Où va la littérature ?

« Dans un récit de quelques lignes, Kafka nous parle d’un vieux marchand qui ne se soulevait plus qu’en rassemblant toutes ses forces. C’est la nuit. « Diable, crie-t-il, sauve-moi de l’environnement des ténèbres. » On frappe sourdement à la porte. « Vous, tout le dehors, entrez, entrez ! » L’écrivain d’aujourd’hui, ce vieux marchand sans forces, jadis l’homme des échanges et du commerce heureux, est celui qui, pour se délivrer de la nuit, ne peut en appeler qu’à la nuit. Chose merveilleuse, voici qu’en effet le dehors, à son appel, s’ébranle, et joyeusement, dans l’innocence et la jubilation de la détresse, l’écrivain fait un dernier effort pour ouvrir grande la littérature à cet ébranlement de l’immense dehors. Qu’en résulte-t-il pour lui et pour elle, qu’arrive-t-il ensuite au vieux marchand ? C’est ce que le récit, interrompu, ne dit pas, à moins qu’il ne s’interrompe pour le dire. »

Maurice Blanchot, « Où va la littérature », La Nouvelle Nouvelle Revue Française, n°8, août 1953, p.303

Nous en sommes aujourd’hui à ce suspens, au fil des successions des formalismes et des avant-gardes, arrivés à cette post-littérature, où, arrière-poste infini faisant dos à tout le désert des Tartares, on attend vainement l’arrivée du fracas de la littérature. Ironie tragique, car dans ce retournement se joue la vérité de la littérature comme passion sans mesure, qui voudrait exiger tout de nous et de l’époque, de la littérature comme absolu, excès de l’esprit sur la vie, excès et transgression se fantasmant comme sacrifice sans nom. Mais la cause n’existe plus et les sacrifices ne sont plus que de mornes suicides. Alors, durant cette attente, l’on rêve et l’on hallucine les figures spectrales et numériques de ce qui pourrait advenir. On voit les récits s’étoiler, et filer dans la nuit, le post-exotisme fondre dans des jungles anarchiques, et l’imagination se défaire autour de vieilles chimères :

« L’imagination conçoit aisément un avenir où les hommes s’écrieront en chœur : « Nous sommes les derniers : las du futur, et encore plus de nous-mêmes, nous avons pressé le suc de la terre et dépouillé les cieux. La matière ni l’esprit ne peuvent nourrir encore nos rêves : cet univers est aussi desséché que nos cœurs. Plus de substance nulle part : nos ancêtres nous léguèrent leur âme en loques et leur moelle vermoulue. L’aventure prend fin ; la conscience expire ; nos chants sont évanouis; voilà luire le soleil des mourants ! »

(…)

Que l’on m’offre un autre univers – ou je succombe. »

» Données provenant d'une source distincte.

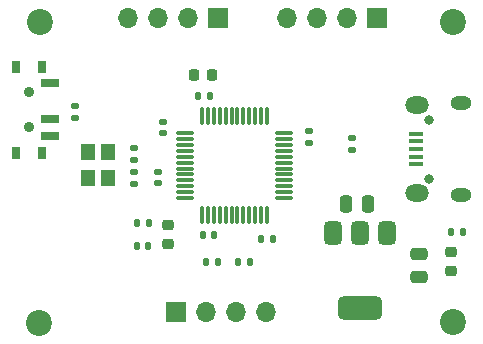
<source format=gbr>
%TF.GenerationSoftware,KiCad,Pcbnew,8.0.8*%
%TF.CreationDate,2025-02-20T15:14:10+05:30*%
%TF.ProjectId,Testing_1,54657374-696e-4675-9f31-2e6b69636164,rev?*%
%TF.SameCoordinates,Original*%
%TF.FileFunction,Soldermask,Top*%
%TF.FilePolarity,Negative*%
%FSLAX46Y46*%
G04 Gerber Fmt 4.6, Leading zero omitted, Abs format (unit mm)*
G04 Created by KiCad (PCBNEW 8.0.8) date 2025-02-20 15:14:10*
%MOMM*%
%LPD*%
G01*
G04 APERTURE LIST*
G04 Aperture macros list*
%AMRoundRect*
0 Rectangle with rounded corners*
0 $1 Rounding radius*
0 $2 $3 $4 $5 $6 $7 $8 $9 X,Y pos of 4 corners*
0 Add a 4 corners polygon primitive as box body*
4,1,4,$2,$3,$4,$5,$6,$7,$8,$9,$2,$3,0*
0 Add four circle primitives for the rounded corners*
1,1,$1+$1,$2,$3*
1,1,$1+$1,$4,$5*
1,1,$1+$1,$6,$7*
1,1,$1+$1,$8,$9*
0 Add four rect primitives between the rounded corners*
20,1,$1+$1,$2,$3,$4,$5,0*
20,1,$1+$1,$4,$5,$6,$7,0*
20,1,$1+$1,$6,$7,$8,$9,0*
20,1,$1+$1,$8,$9,$2,$3,0*%
G04 Aperture macros list end*
%ADD10R,0.800000X1.000000*%
%ADD11C,0.900000*%
%ADD12R,1.500000X0.700000*%
%ADD13C,2.200000*%
%ADD14R,1.200000X1.400000*%
%ADD15RoundRect,0.375000X-0.375000X0.625000X-0.375000X-0.625000X0.375000X-0.625000X0.375000X0.625000X0*%
%ADD16RoundRect,0.500000X-1.400000X0.500000X-1.400000X-0.500000X1.400000X-0.500000X1.400000X0.500000X0*%
%ADD17RoundRect,0.075000X-0.662500X-0.075000X0.662500X-0.075000X0.662500X0.075000X-0.662500X0.075000X0*%
%ADD18RoundRect,0.075000X-0.075000X-0.662500X0.075000X-0.662500X0.075000X0.662500X-0.075000X0.662500X0*%
%ADD19RoundRect,0.135000X-0.135000X-0.185000X0.135000X-0.185000X0.135000X0.185000X-0.135000X0.185000X0*%
%ADD20RoundRect,0.135000X0.135000X0.185000X-0.135000X0.185000X-0.135000X-0.185000X0.135000X-0.185000X0*%
%ADD21RoundRect,0.135000X-0.185000X0.135000X-0.185000X-0.135000X0.185000X-0.135000X0.185000X0.135000X0*%
%ADD22RoundRect,0.135000X0.185000X-0.135000X0.185000X0.135000X-0.185000X0.135000X-0.185000X-0.135000X0*%
%ADD23R,1.700000X1.700000*%
%ADD24O,1.700000X1.700000*%
%ADD25RoundRect,0.218750X-0.256250X0.218750X-0.256250X-0.218750X0.256250X-0.218750X0.256250X0.218750X0*%
%ADD26RoundRect,0.250000X0.475000X-0.250000X0.475000X0.250000X-0.475000X0.250000X-0.475000X-0.250000X0*%
%ADD27RoundRect,0.250000X-0.250000X-0.475000X0.250000X-0.475000X0.250000X0.475000X-0.250000X0.475000X0*%
%ADD28RoundRect,0.140000X0.170000X-0.140000X0.170000X0.140000X-0.170000X0.140000X-0.170000X-0.140000X0*%
%ADD29RoundRect,0.140000X-0.140000X-0.170000X0.140000X-0.170000X0.140000X0.170000X-0.140000X0.170000X0*%
%ADD30RoundRect,0.140000X0.140000X0.170000X-0.140000X0.170000X-0.140000X-0.170000X0.140000X-0.170000X0*%
%ADD31RoundRect,0.225000X-0.225000X-0.250000X0.225000X-0.250000X0.225000X0.250000X-0.225000X0.250000X0*%
%ADD32RoundRect,0.140000X-0.170000X0.140000X-0.170000X-0.140000X0.170000X-0.140000X0.170000X0.140000X0*%
%ADD33O,1.800000X1.150000*%
%ADD34O,2.000000X1.450000*%
%ADD35R,1.300000X0.450000*%
%ADD36O,0.800000X0.800000*%
G04 APERTURE END LIST*
D10*
%TO.C,SW1*%
X108730000Y-73120000D03*
X106520000Y-73120000D03*
D11*
X107620000Y-75270000D03*
X107620000Y-78270000D03*
D10*
X108730000Y-80420000D03*
X106520000Y-80420000D03*
D12*
X109380000Y-74520000D03*
X109380000Y-77520000D03*
X109380000Y-79020000D03*
%TD*%
D13*
%TO.C,H4*%
X108510000Y-69360000D03*
%TD*%
%TO.C,H3*%
X143540000Y-69300000D03*
%TD*%
%TO.C,H1*%
X108470000Y-94810000D03*
%TD*%
D14*
%TO.C,Y1*%
X112590000Y-80380000D03*
X112590000Y-82580000D03*
X114290000Y-82580000D03*
X114290000Y-80380000D03*
%TD*%
D15*
%TO.C,U2*%
X137920000Y-87240000D03*
X135620000Y-87240000D03*
D16*
X135620000Y-93540000D03*
D15*
X133320000Y-87240000D03*
%TD*%
D17*
%TO.C,U1*%
X120837500Y-78750000D03*
X120837500Y-79250000D03*
X120837500Y-79750000D03*
X120837500Y-80250000D03*
X120837500Y-80750000D03*
X120837500Y-81250000D03*
X120837500Y-81750000D03*
X120837500Y-82250000D03*
X120837500Y-82750000D03*
X120837500Y-83250000D03*
X120837500Y-83750000D03*
X120837500Y-84250000D03*
D18*
X122250000Y-85662500D03*
X122750000Y-85662500D03*
X123250000Y-85662500D03*
X123750000Y-85662500D03*
X124250000Y-85662500D03*
X124750000Y-85662500D03*
X125250000Y-85662500D03*
X125750000Y-85662500D03*
X126250000Y-85662500D03*
X126750000Y-85662500D03*
X127250000Y-85662500D03*
X127750000Y-85662500D03*
D17*
X129162500Y-84250000D03*
X129162500Y-83750000D03*
X129162500Y-83250000D03*
X129162500Y-82750000D03*
X129162500Y-82250000D03*
X129162500Y-81750000D03*
X129162500Y-81250000D03*
X129162500Y-80750000D03*
X129162500Y-80250000D03*
X129162500Y-79750000D03*
X129162500Y-79250000D03*
X129162500Y-78750000D03*
D18*
X127750000Y-77337500D03*
X127250000Y-77337500D03*
X126750000Y-77337500D03*
X126250000Y-77337500D03*
X125750000Y-77337500D03*
X125250000Y-77337500D03*
X124750000Y-77337500D03*
X124250000Y-77337500D03*
X123750000Y-77337500D03*
X123250000Y-77337500D03*
X122750000Y-77337500D03*
X122250000Y-77337500D03*
%TD*%
D19*
%TO.C,R6*%
X125300000Y-89680000D03*
X126320000Y-89680000D03*
%TD*%
D20*
%TO.C,R5*%
X123640000Y-89660000D03*
X122620000Y-89660000D03*
%TD*%
D19*
%TO.C,R3*%
X143310000Y-87080000D03*
X144330000Y-87080000D03*
%TD*%
D21*
%TO.C,R2*%
X134920000Y-79150000D03*
X134920000Y-80170000D03*
%TD*%
D22*
%TO.C,R1*%
X111530000Y-77510000D03*
X111530000Y-76490000D03*
%TD*%
D23*
%TO.C,J4*%
X120020000Y-93870000D03*
D24*
X122560000Y-93870000D03*
X125100000Y-93870000D03*
X127640000Y-93870000D03*
%TD*%
D23*
%TO.C,J3*%
X123640000Y-69020000D03*
D24*
X121100000Y-69020000D03*
X118560000Y-69020000D03*
X116020000Y-69020000D03*
%TD*%
D23*
%TO.C,J2*%
X137040000Y-69020000D03*
D24*
X134500000Y-69020000D03*
X131960000Y-69020000D03*
X129420000Y-69020000D03*
%TD*%
D25*
%TO.C,FB1*%
X119410000Y-86552500D03*
X119410000Y-88127500D03*
%TD*%
%TO.C,D1*%
X143330000Y-88822500D03*
X143330000Y-90397500D03*
%TD*%
D26*
%TO.C,C13*%
X140590000Y-90910000D03*
X140590000Y-89010000D03*
%TD*%
D27*
%TO.C,C12*%
X134400000Y-84740000D03*
X136300000Y-84740000D03*
%TD*%
D28*
%TO.C,C11*%
X116500000Y-83020000D03*
X116500000Y-82060000D03*
%TD*%
%TO.C,C10*%
X116500000Y-81000000D03*
X116500000Y-80040000D03*
%TD*%
D29*
%TO.C,C9*%
X122320000Y-87370000D03*
X123280000Y-87370000D03*
%TD*%
D30*
%TO.C,C8*%
X117710000Y-88340000D03*
X116750000Y-88340000D03*
%TD*%
%TO.C,C7*%
X117740000Y-86370000D03*
X116780000Y-86370000D03*
%TD*%
D28*
%TO.C,C6*%
X118500000Y-82960000D03*
X118500000Y-82000000D03*
%TD*%
D31*
%TO.C,C5*%
X121575000Y-73840000D03*
X123125000Y-73840000D03*
%TD*%
D28*
%TO.C,C4*%
X118960000Y-78760000D03*
X118960000Y-77800000D03*
%TD*%
D30*
%TO.C,C3*%
X128220000Y-87680000D03*
X127260000Y-87680000D03*
%TD*%
D32*
%TO.C,C2*%
X131320000Y-79550000D03*
X131320000Y-78590000D03*
%TD*%
D33*
%TO.C,J1*%
X144210000Y-76225000D03*
D34*
X140410000Y-76375000D03*
X140410000Y-83825000D03*
D33*
X144210000Y-83975000D03*
D35*
X140360000Y-78800000D03*
X140360000Y-79450000D03*
X140360000Y-80100000D03*
X140360000Y-80750000D03*
X140360000Y-81400000D03*
D36*
X141460000Y-77600000D03*
X141460000Y-82600000D03*
%TD*%
D13*
%TO.C,H2*%
X143500000Y-94760000D03*
%TD*%
D29*
%TO.C,C1*%
X122910000Y-75590000D03*
X121950000Y-75590000D03*
%TD*%
M02*

</source>
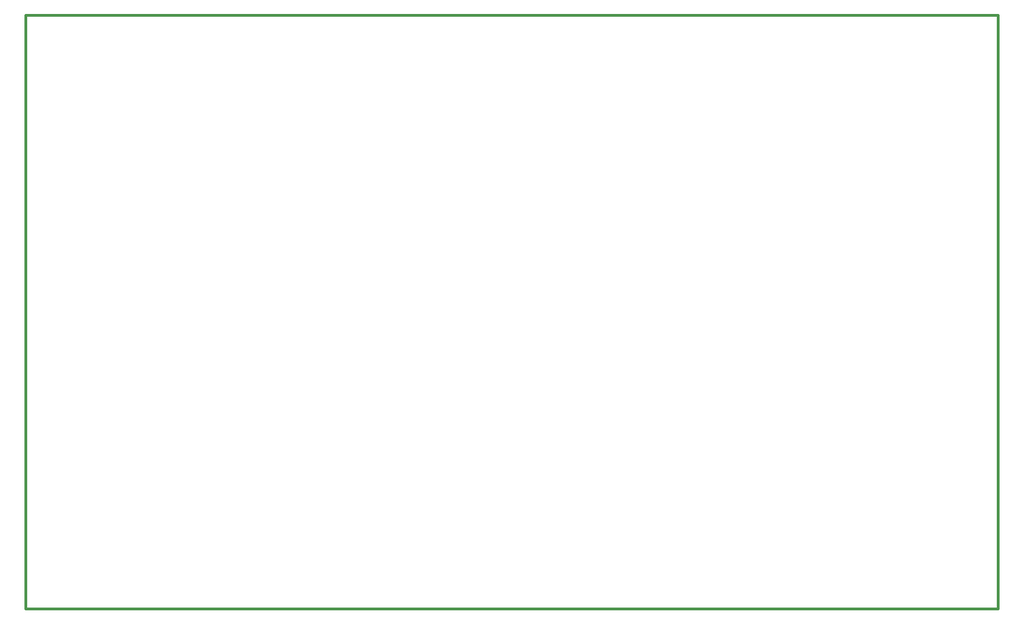
<source format=gbr>
%TF.GenerationSoftware,KiCad,Pcbnew,(5.1.6)-1*%
%TF.CreationDate,2020-10-25T20:05:07+00:00*%
%TF.ProjectId,QuadNew1 - Copy (2),51756164-4e65-4773-9120-2d20436f7079,rev?*%
%TF.SameCoordinates,Original*%
%TF.FileFunction,Profile,NP*%
%FSLAX46Y46*%
G04 Gerber Fmt 4.6, Leading zero omitted, Abs format (unit mm)*
G04 Created by KiCad (PCBNEW (5.1.6)-1) date 2020-10-25 20:05:07*
%MOMM*%
%LPD*%
G01*
G04 APERTURE LIST*
%TA.AperFunction,Profile*%
%ADD10C,0.300000*%
%TD*%
G04 APERTURE END LIST*
D10*
X107000000Y-125000000D02*
X225000000Y-125000000D01*
X225000000Y-53000000D02*
X225000000Y-125000000D01*
X107000000Y-53000000D02*
X225000000Y-53000000D01*
X107000000Y-125000000D02*
X107000000Y-53000000D01*
M02*

</source>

Cioran, Précis de décomposition, Gallimard, Quarto, p.688-690

Encore une fois, pour le dire avec Huysmans, « toutes les queues de siècles se ressemblent« . Mais alors se peut-il que la littérature née en vérité il n’y a que quelques siècles, « finissent elle aussi par s’effacer « comme à la limite de la mer un visage de sable » (Foucault) ? Qu’adviendra-t-il de la métamorphose de l’esprit et des médias ? Rien d’autre. Blanchot le disait déjà en introduisant son Entretien infini (1969) : le livre, la littérature, continueront bien après la mort du livre en tant que tel. C’est de cette spectralité, de cet art des fantômes, que la littérature devrait s’occuper désormais. Il nous faut faire le deuil du monstre sacré du XIXe et rentrer avec bonheur et tristesse dans cette ère des simulacres. Célébrer aussi, mais autrement les idoles, inventer d’autres inconnus.

N’est-ce pas là cependant ânonner le discours déjà énoncé en effet depuis les années 1950 ? Depuis De la grammatologie de Derrida, sur la mort du livre, depuis Baudrillard et Deleuze sur notre société de la simulation, depuis Blanchot sur le rapport métaphysique de l’être à la littérature…

Ainsi, fidèle que je suis à Blanchot, au mouvement du neutre, je dirais que la littérature s’efface, parce que son mouvement même, est de s’effacer. La marée s’est à notre époque bien retirée. Et la lune et ses fantômes brillent fort. Reste les étoiles.